The MatchData object in Ruby gsub blocks
This post is absolutely only of interest to Ruby programmers. Just to save you some time.
I use regular expressions in Ruby a lot. One of the features I’ve come to use frequently is the block syntax for gsub
calls. Whereas the other syntaxes for gsub
really only provide back referencing for capture groups in replacements, the block syntax allows much more flexibility.
You have access to the $
variables for capture groups, but you also have the full power of the Regexp class available to the captures within the block. Just in case anybody else doesn’t know, here’s the scoop…
Typically, gsub
(the global version of sub
) is used as a pattern/replacement method with simple \1
, \2
back references to make use of capture groups in the pattern (regular expression).

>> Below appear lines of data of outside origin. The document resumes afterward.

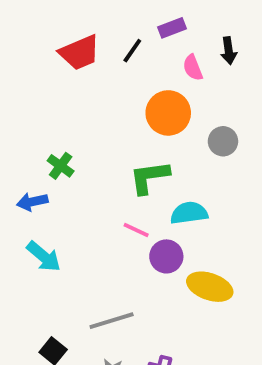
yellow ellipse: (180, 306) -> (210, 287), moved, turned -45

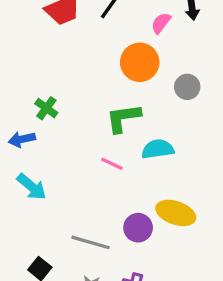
pink semicircle: (193, 68) -> (161, 23), turned 60
purple circle: (166, 256) -> (138, 228), moved
gray line: (112, 321) -> (91, 242), turned 33

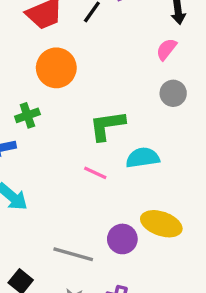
pink semicircle: (161, 23) -> (166, 49), moved
orange circle: (140, 62) -> (56, 68), moved
green cross: (46, 108) -> (27, 115), turned 35

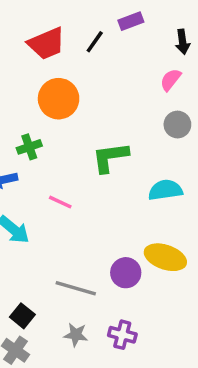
cyan semicircle: (143, 158) -> (165, 190), moved
pink line: (95, 173) -> (60, 202), moved

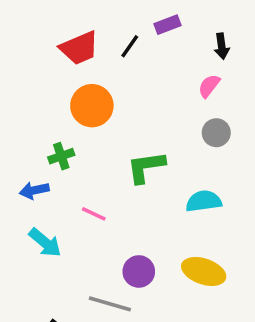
purple circle: (126, 273) -> (139, 271), moved

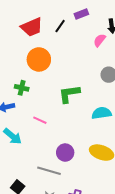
pink semicircle: (209, 86) -> (100, 40), moved
green cross: (61, 156) -> (22, 88), turned 32

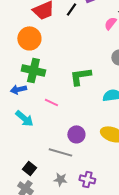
orange circle: (39, 59) -> (29, 38), moved
green cross: (22, 88) -> (33, 70), size x1.6

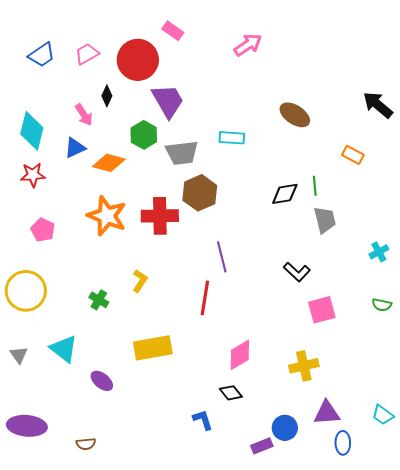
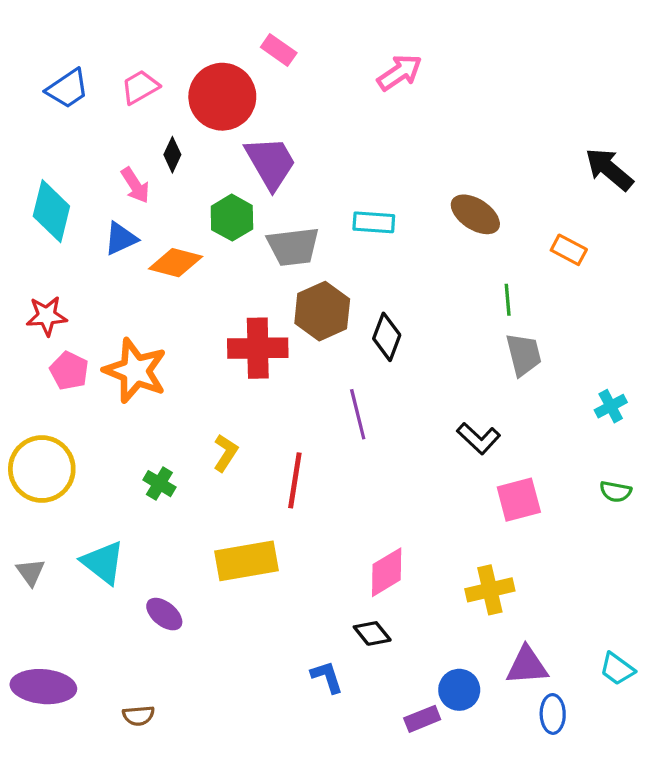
brown ellipse: (295, 115) -> (475, 214), moved
red star: (33, 175) -> (47, 316), moved
black diamond: (285, 194) -> (387, 337), moved, turned -60
orange star: (107, 216) -> (135, 371), moved
red line: (205, 298) -> (295, 480), moved

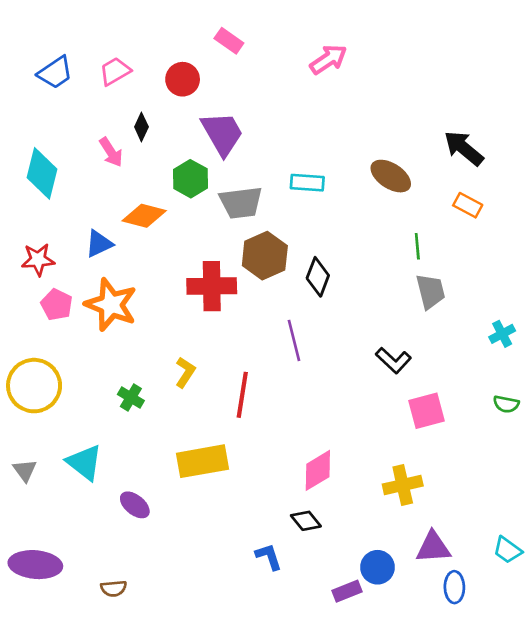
red circle: (222, 97) -> (183, 79), size x0.6
black arrow: (609, 169) -> (464, 148), moved
blue triangle: (121, 239) -> (99, 244), moved

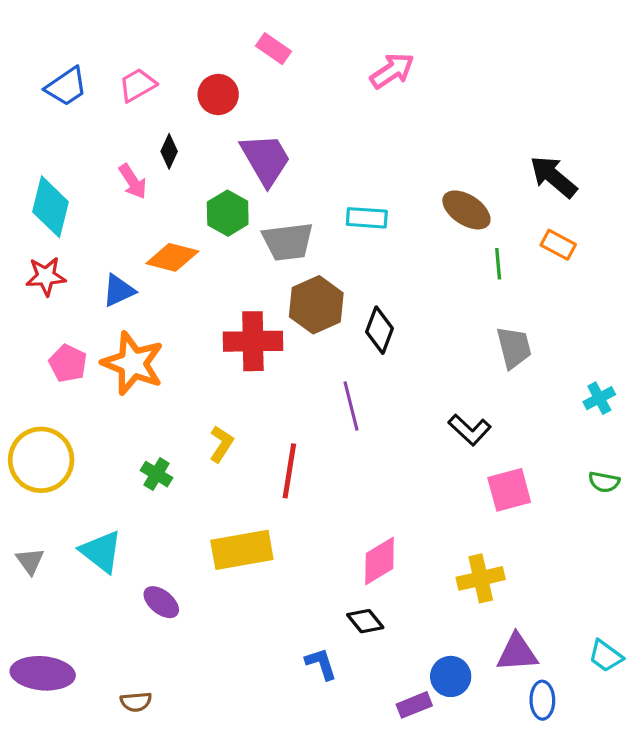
green line: (417, 246) -> (498, 264), moved
red star: (38, 260) -> (46, 276), moved

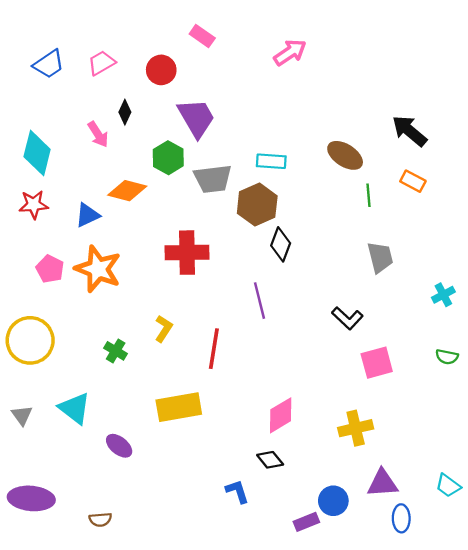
brown hexagon: (316, 305) -> (257, 205), moved

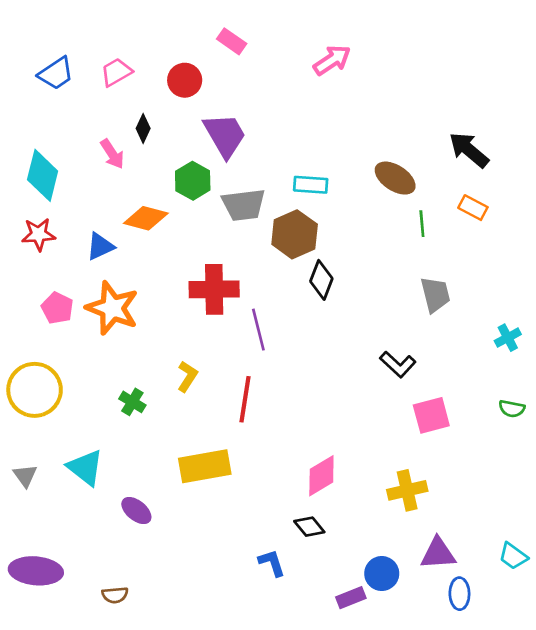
purple line: (260, 301) -> (258, 330), moved

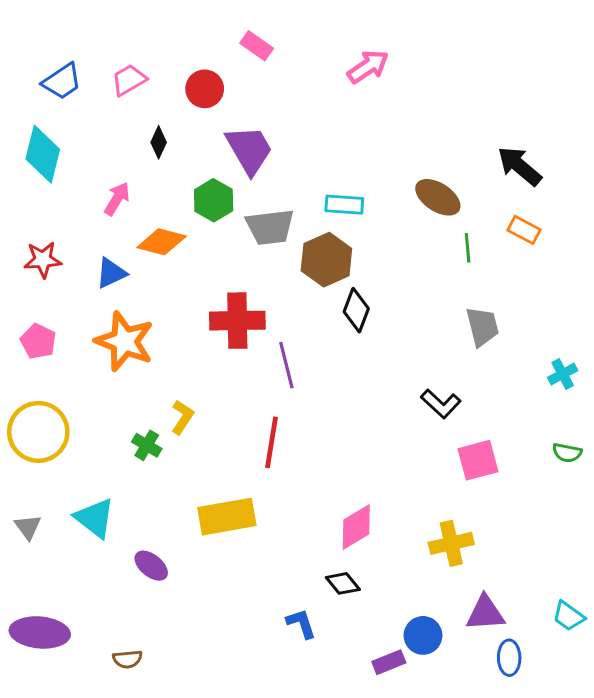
pink arrow: (112, 154) -> (117, 199), moved, turned -116
cyan diamond: (43, 175) -> (43, 154), moved
pink pentagon: (57, 308) -> (38, 341), moved
yellow L-shape: (187, 376) -> (182, 417), moved

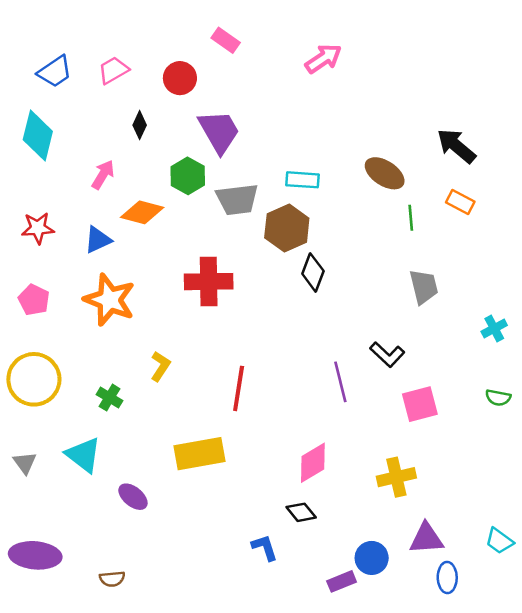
purple line: (286, 365) -> (340, 382), moved
green cross: (147, 445) -> (110, 398), moved

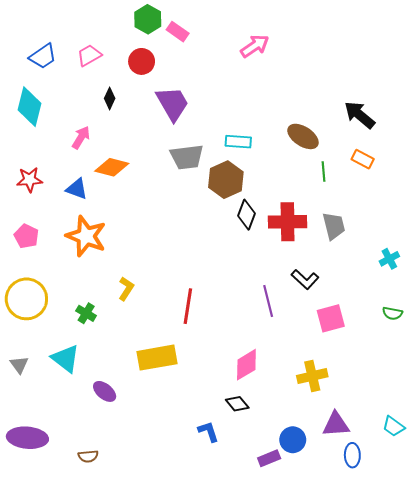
green hexagon: (188, 176) -> (148, 19), moved
blue triangle: (98, 240) -> (77, 189), turned 45
red cross: (209, 282) -> (288, 222), moved

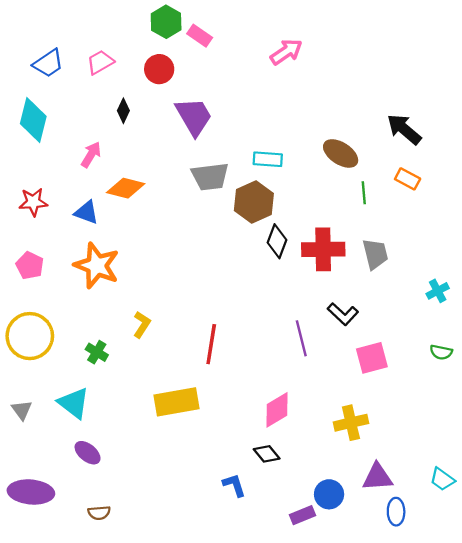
purple ellipse: (105, 391) -> (88, 453), moved

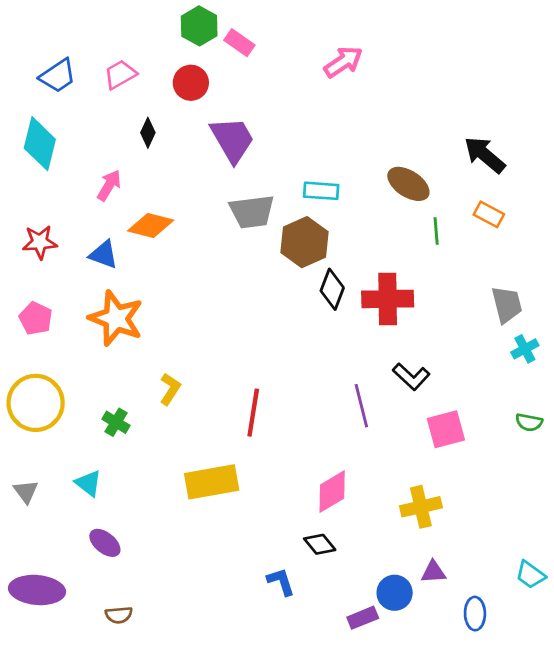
gray trapezoid: (375, 254) -> (507, 304), moved
cyan triangle: (74, 403) -> (88, 483), size x0.7
purple triangle: (378, 477) -> (433, 572), moved, size x0.7

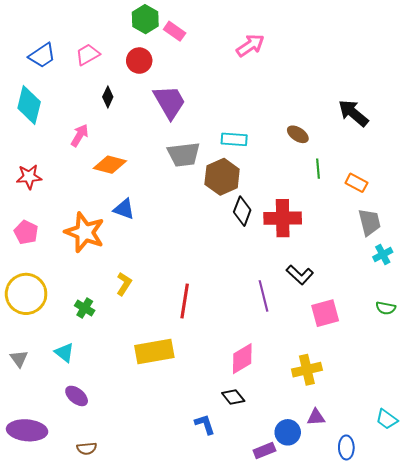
brown ellipse: (408, 184) -> (298, 134), size x0.7
orange rectangle: (489, 214) -> (356, 183), moved
blue triangle: (104, 255) -> (124, 209), moved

puts "A grin".gsub(/\b[A-Z] (\w+)/, 'Cheshire \1')
=> Cheshire grin
You can also pass a hash as the second argument, and do literal string replacement based on secondary matching.
puts "A grin".gsub(/(\w+)/, 'grin' => 'cat', 'A' => 'Cheshire')
=> Cheshire cat
These are essential tools for quick string manipulations. As you move on to parsing larger quantities of text, you usually want to do something further with the matches, whether it’s additional logic or just more complex manipulations than simple \1
syntax provides. That’s where the block format is perfect.
A gsub
call with a block looks like this:
string = "How puzzling all these changes are!"
string.gsub!(/\b(\w+)/) do |match|
if match =~ /^(\p{Lu}|t)/
match.reverse
else
match.split('').sort().join('')
end
end
end
puts string
=> woH gilnpuzz all eseht aceghns aer!
Within that block, I always expected “match” to carry the full set of MatchData methods with it, but it’s just the full string of the overall match. You do have access to the $
operators, which you can use for referencing capture groups ($1
,$2
,…) in the match. However, you also have access to Regexp.last_match
, which provides a MatchData
object for the current gsub
iteration with all of the capture group’s methods such as :names
, :length
and :offset
, the original string (:to_s
), etc..
You can even get the “pre” and “post” parts of the original string for checking context within a broader search expression. I won’t go into a detailed example, but here’s sample usage;
"I'm late, I'm late".gsub(/(\w+)/) do |match|
m = Regexp.last_match
string = m.to_s
before_string = m.pre_match
after_string = m.post_match
# ...
string
end
You can actually leave off the block param (|match|
) entirely. The “match” variable in this case is the equivalent of Regexp.last_match.to_s
.
my_string.gsub!(/[[:punct:]]/) do
match = Regexp.last_match.to_s
# ...
end
You could also use Regexp.last_match[0]
. The MatchData
object provides direct access to capture group strings when addressed as an array (:[]
), 0 being the full matched string.
Store the :last_match
object for each iteration in a variable at the top of the block. If you call any Regexp methods within the block, last_match
will be modified.
For short runs, you can put the block format in a single line with bracket syntax and ternary operators. Here’s an overdrawn example to illustrate a simple one-liner:
class String
def hatter
gsub(/[[:alpha:]]/) {|m| Regexp.last_match.offset(0)[0] % 3 == 1 ? m.upcase : m.downcase }
# that was the one-liner!
end
end
string = "But I don't want to go among mad people.\nOh, you can't help that. We're all mad here. I'm mad. You're mad.\nHow do you know I'm mad?\nYou must be. Or you wouldn't have come here."
puts string.hatter
=> bUt I dOn'T wAnt to go amOng maD pEopLe.
oh, yOu Can't HelP tHat. wE'rE aLl Mad heRe. i'M mAd. yoU'rE mAd.
hoW dO yOu KnoW i'm Mad?
yOu MusT bE. Or You woUldN't haVe ComE hEre.
Loads of fun. Of course this is only useful for string manipulation/processing up to a certain limit, at which point you’ll probably want to start studying StringScanner.
“I haven’t the slightest idea,” said the Hatter.